The COVID-19 epidemic is not just a public health emergency or economic threat. It is transforming our sense of being-in-the-world. The arrogant belief that we are outside of nature—that with our borders and money we are not a part of something much larger than ourselves—has been dismantled. As Venkatesh Rao argues, COVID-19 has provoked narrative collapse. The old stories we used to tell to make sense of the world have fallen away. We’ve been reduced to counting rolls of toilet paper. Time is out of joint. Life has become surreal.

But new narratives will emerge. They will arise from the tension between our desire for normalcy and our new understanding of the world as it is. As we reorganize our lives, we will reevaluate everything that came before, considering its role in the new stories we will tell.

We will build new relationships with others.
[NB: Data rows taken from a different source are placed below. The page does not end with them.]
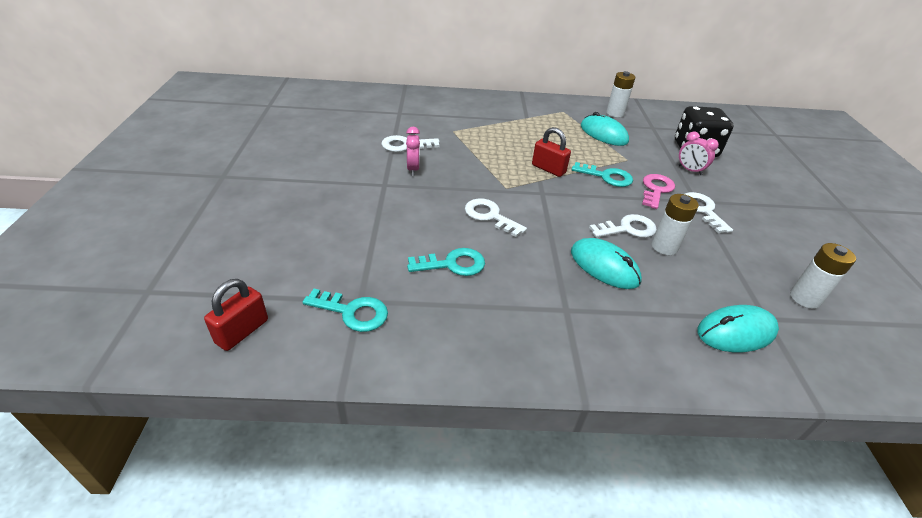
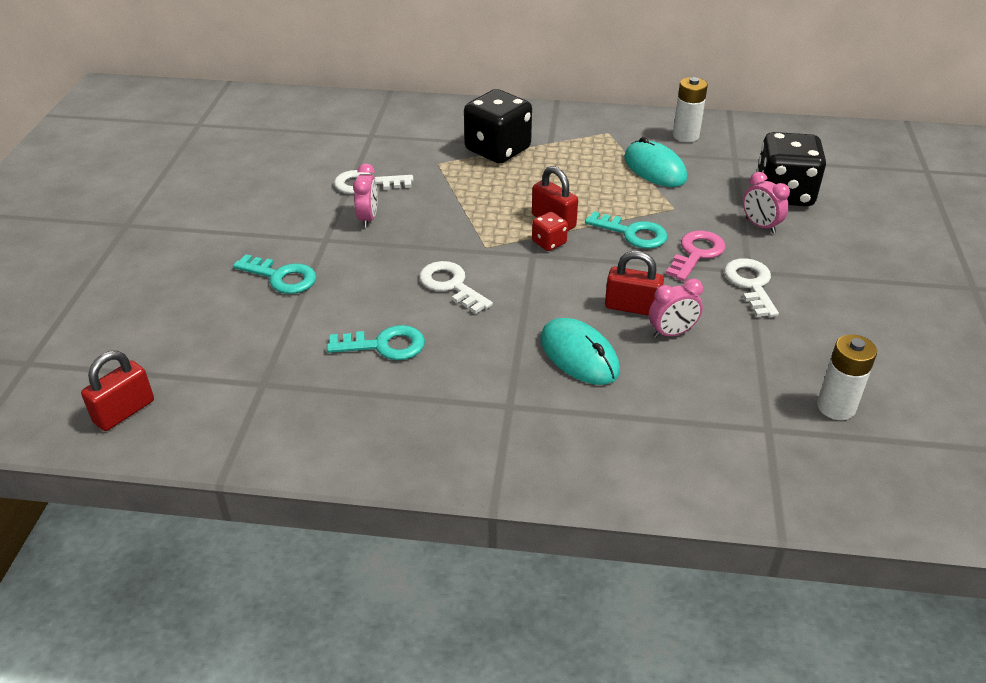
camera: 10 degrees right, 0 degrees up
turquoise key [303,289,388,332] -> turquoise key moved to [233,254,316,294]
white key [589,214,657,238] -> red padlock [605,251,664,316]
white battery [652,194,699,255] -> pink clock [649,278,703,338]
turquoise mouse [697,305,779,352] -> none
none -> black dice [464,89,532,163]
none -> red dice [532,212,568,251]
Our sense of community will change. We’ll be hungry for the casual social contact that we’ve sacrificed in our efforts to flatten the curve. Even as we connect with one another virtually, we’ll gain a new appreciation for local connections that can’t easily be replicated online—those very elements that make each community unique. We’ll be wary of intimacy, and suspicious of strangers. Yet we'll develop a new sense of obligation to one another.

We’ve seen how the personal and the public are intertwined. Hyper-individualism is a fallacy: no person is an island. The actions we each take do affect those around us. Nor are we outside of nature or its processes. We are subjects of a larger ecosystem.

These are not new ideas. But, COVID provides a new vocabulary to discuss what we owe one another in the name of a common cause. There will be repercussions. Privacy will become not just an ethical but a moral issue. Where is the fulcrum between health and safety and our personal information? How dare we weigh the cost of a human life against an economic imperative?

We will raise our expectations of government.

The crisis has revealed the faults of the “government-as-business” model. An effective government relies on networks of experts, able to speak with authority about their portfolio. We should never again accept public leadership who does not understand the limits of their expertise.

Nor should we accept unquestioningly the perspective of those who compare human lives with dollars and cents on a balance sheet. Our disinvestment in preparedness has cost us dearly. The lessons and planning of epidemics in the past were not taken seriously enough. We can never again rationalize a lack of protective equipment by pointing to a hospital’s bottom line. We must accept the health and vitality of our neighbours comes at a cost that is well worth paying.

We will renew our faith in expertise.

For nearly two decades we have been living in an age of “truthiness." A late-night joke presaged a world of “alternative facts,” where reality is bent and broken to meet the twisted needs of demagogues and their followers. A fact is correct insofar as it “feels” right. Confirmation bias runs wild. In this world, decisiveness is valued more than thoughtfulness. But this is the return of the real. It is more difficult (but sadly not impossible) to overlook the hard realities of disease and contagion, of death tolls and sick family members and friends.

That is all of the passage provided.